§ WORK INSTRUCTIONS: Copy every one of the records below character for character, leaving the pictures out of your answer.

(Lines of data)
━━━━━━━━━━━━━━━━━━━━━━━━━━━━━━

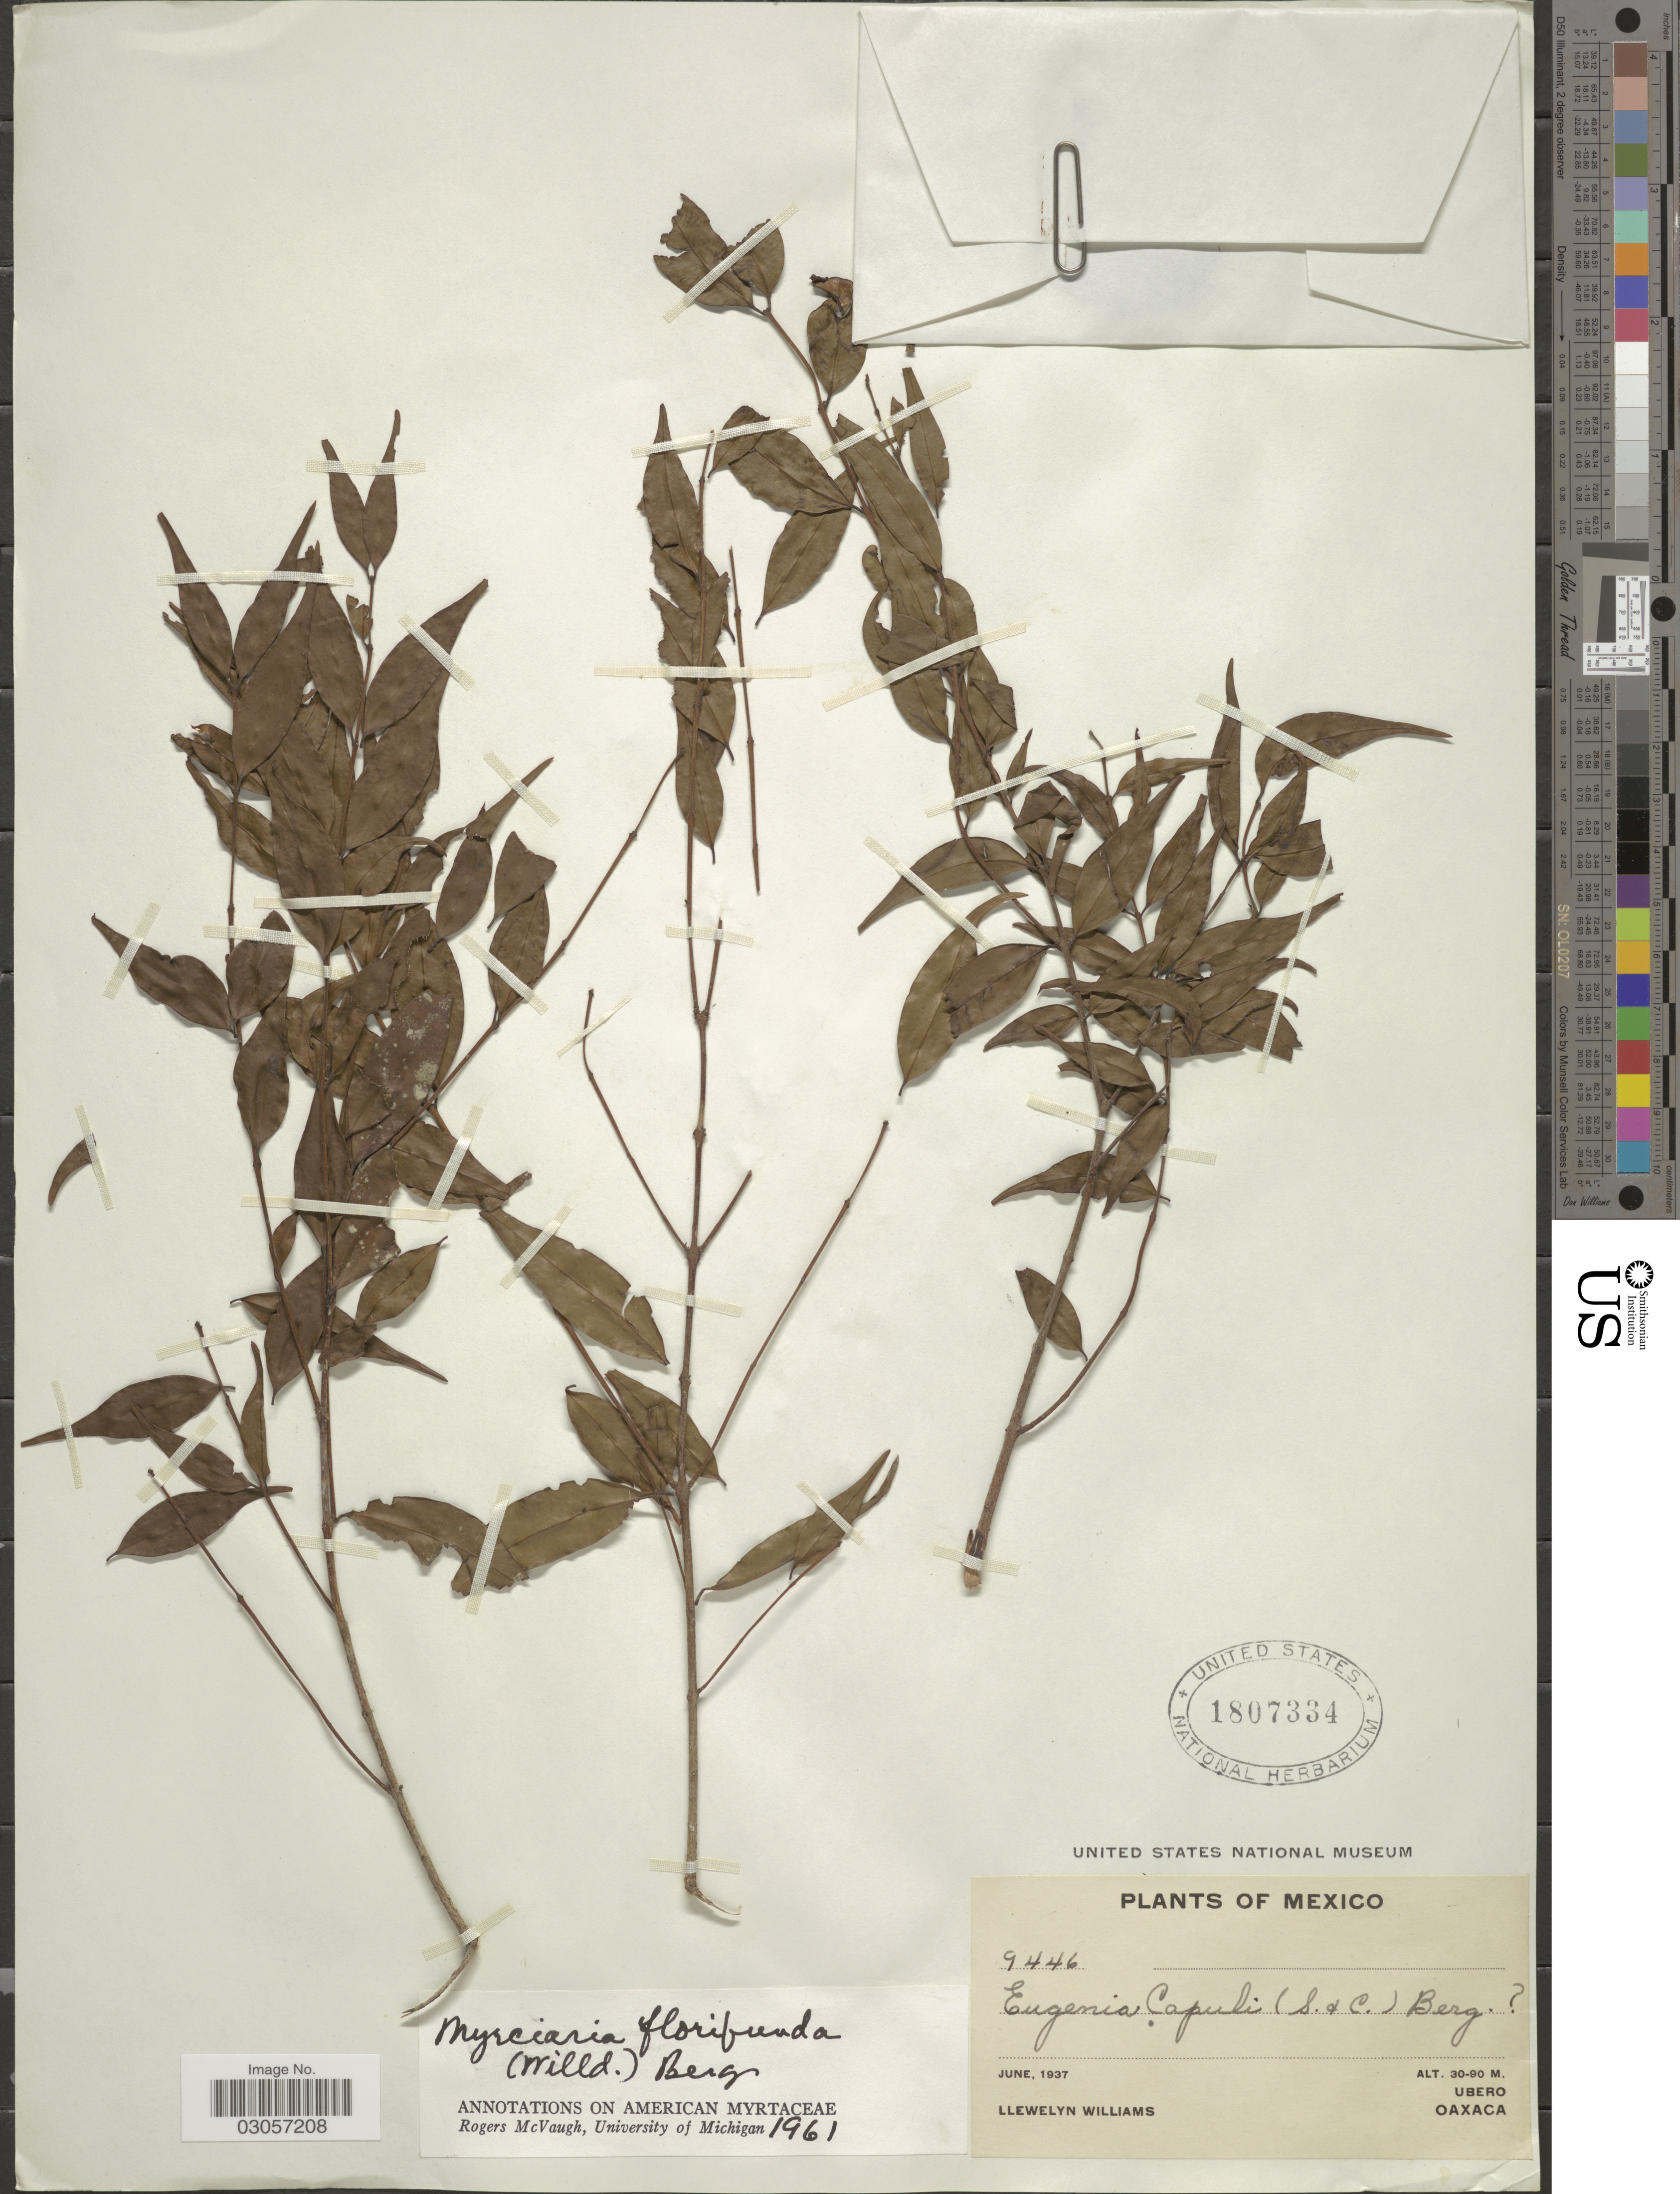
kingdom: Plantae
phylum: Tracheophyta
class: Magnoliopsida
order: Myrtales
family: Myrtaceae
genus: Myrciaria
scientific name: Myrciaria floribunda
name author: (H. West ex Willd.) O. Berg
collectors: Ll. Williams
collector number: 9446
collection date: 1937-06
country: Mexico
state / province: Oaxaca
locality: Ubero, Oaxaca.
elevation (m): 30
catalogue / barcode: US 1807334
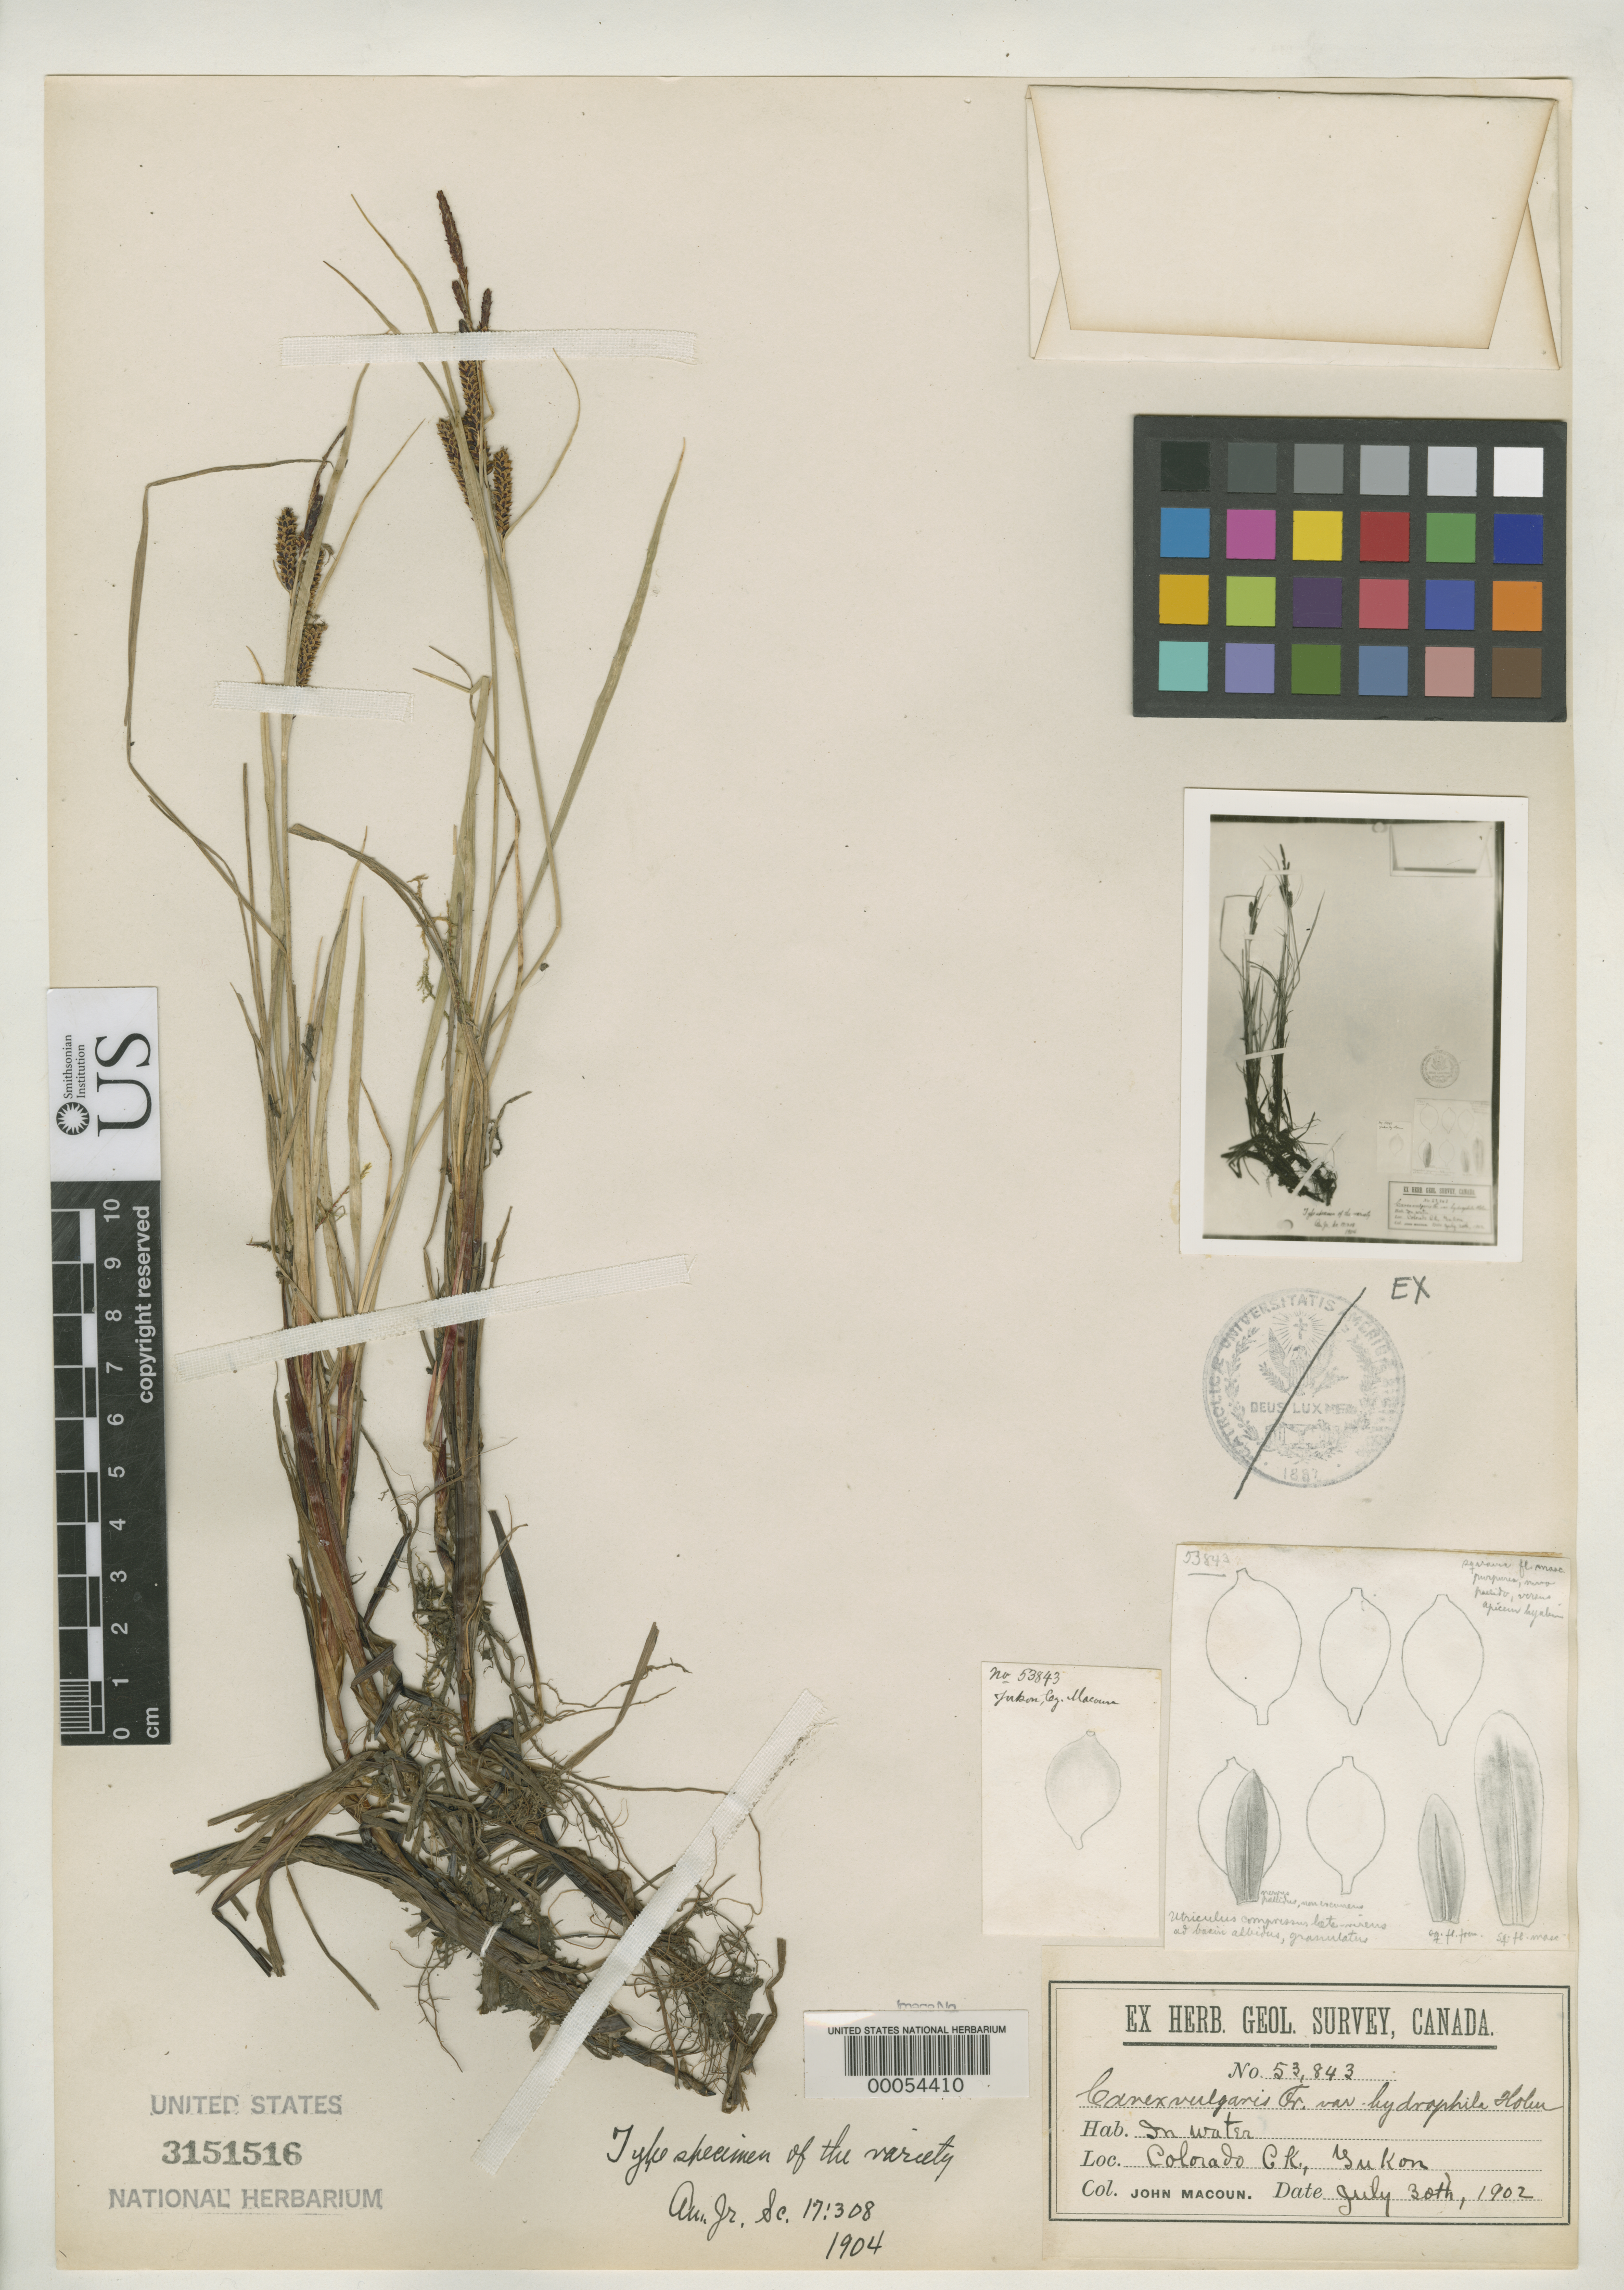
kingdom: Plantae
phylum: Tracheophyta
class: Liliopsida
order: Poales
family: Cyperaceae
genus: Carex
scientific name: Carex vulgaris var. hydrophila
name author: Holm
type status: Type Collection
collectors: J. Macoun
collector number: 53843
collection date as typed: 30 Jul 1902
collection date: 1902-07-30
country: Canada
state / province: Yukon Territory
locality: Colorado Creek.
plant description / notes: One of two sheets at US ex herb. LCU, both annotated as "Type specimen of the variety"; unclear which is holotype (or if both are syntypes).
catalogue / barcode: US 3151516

━━━━━━━━━━━━━━━━━━━━━━━━━━━━━━

§ ANSWER TO THIS TASK:
kingdom: Plantae
phylum: Tracheophyta
class: Magnoliopsida
order: Myrtales
family: Myrtaceae
genus: Myrciaria
scientific name: Myrciaria floribunda
name author: (H. West ex Willd.) O. Berg
collectors: Ll. Williams
collector number: 9446
collection date: 1937-06
country: Mexico
state / province: Oaxaca
locality: Ubero, Oaxaca.
elevation (m): 30
catalogue / barcode: US 1807334
kingdom: Plantae
phylum: Tracheophyta
class: Liliopsida
order: Poales
family: Cyperaceae
genus: Carex
scientific name: Carex vulgaris var. hydrophila
name author: Holm
type status: Type Collection
collectors: J. Macoun
collector number: 53843
collection date as typed: 30 Jul 1902
collection date: 1902-07-30
country: Canada
state / province: Yukon Territory
locality: Colorado Creek.
plant description / notes: One of two sheets at US ex herb. LCU, both annotated as "Type specimen of the variety"; unclear which is holotype (or if both are syntypes).
catalogue / barcode: US 3151516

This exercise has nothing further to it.